Excel export (excel_export.py)
export_project_excel(project, output_path) generates a 4-sheet Excel file:
- Anagrafica — Client info (nome, prodotto, preset) + ingredient table (INCI, CAS, %, colorante, skip_tox)
- Esposizione — All esposition parameters + computed fields via Excel formulas (
=B12*B13,=B15*1000/B5) - SED — SED calculation per ingredient. Formula:
=(C{r}/100)*Esposizione!$B$12*Esposizione!$B$13/Esposizione!$B$5*1000. COSING restrictions highlighted in red. - MoS — 14 columns (Nome, %, SED, DAP, SED con DAP, Indicatore, Valore, Fattore, MoS, Fonte, Info DAP, Restrizioni, Altre Restrizioni, Note). MoS formula:
=IF(AND(E{r}>0,H{r}>0),G{r}/(E{r}*H{r}),""). Includes legend row.
Called via Project.export_excel() method, exposed at GET /orders/export/{id_ordine}.
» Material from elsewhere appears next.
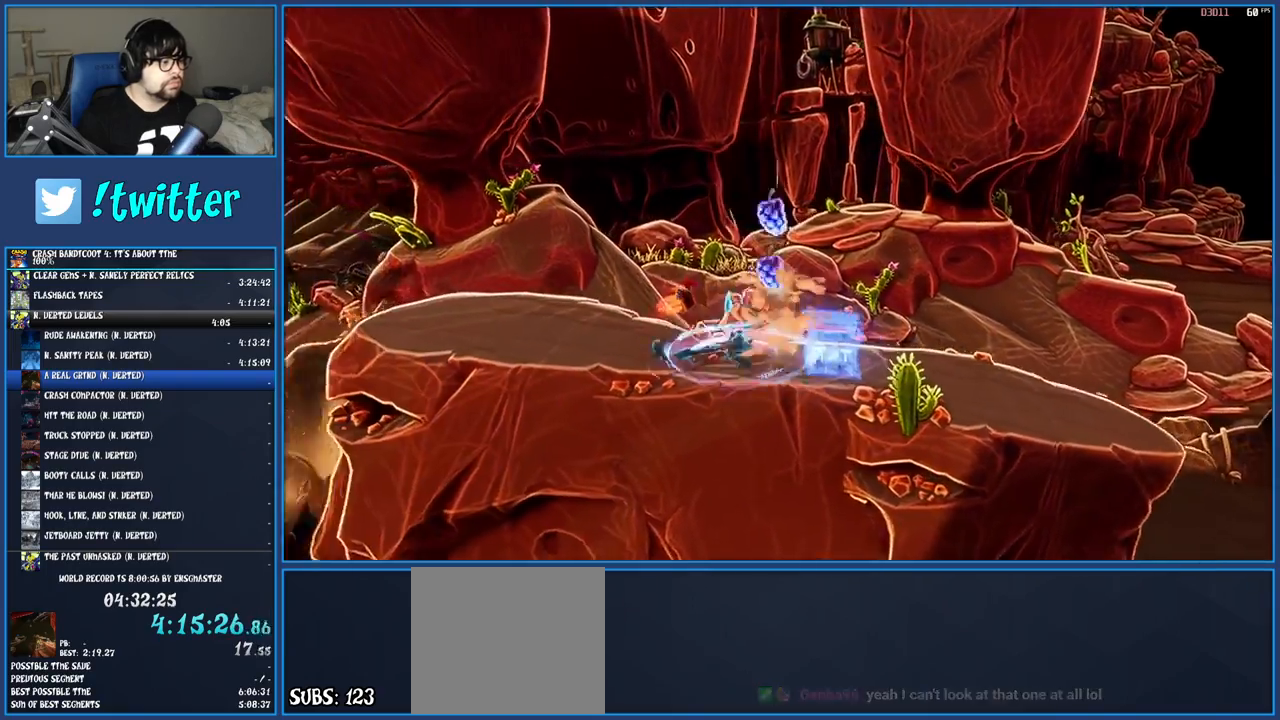
{"buttons": [], "left_stick": "right", "right_stick": "center", "events": [[17, "R1", "down"], [133, "R1", "up"], [233, "SQUARE", "down"], [383, "SQUARE", "up"], [500, "left_stick", "right"]]}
Source PDF generation (common_func.py)
generate_project_source_pdfs(project)— for each ingredient, generates two types of source PDFs:- Tox best_case PDF: downloads the ECHA dossier page of
best_casevia Playwright. Naming:CAS_source.pdf(source is theToxIndicator.sourceattribute, e.g.,56-81-5_repeated_dose_toxicity.pdf) - COSING PDF: downloads the official COSING regulation PDF via EU API for each
CosingInfowith areferenceattribute. Naming:CAS_cosing.pdf
- Tox best_case PDF: downloads the ECHA dossier page of
cosing_download(ref_no)— downloads the COSING regulation PDF fromapi.tech.ec.europa.euby reference number. Returns PDF bytes or error stringcreate_sources_zip(pdf_paths, zip_path)— bundles all source PDFs into a ZIP archive- Exposed at
GET /orders/export-sources/{id_ordine}— returns ZIP as FileResponse
PostgreSQL schema (see data/db_schema.sql)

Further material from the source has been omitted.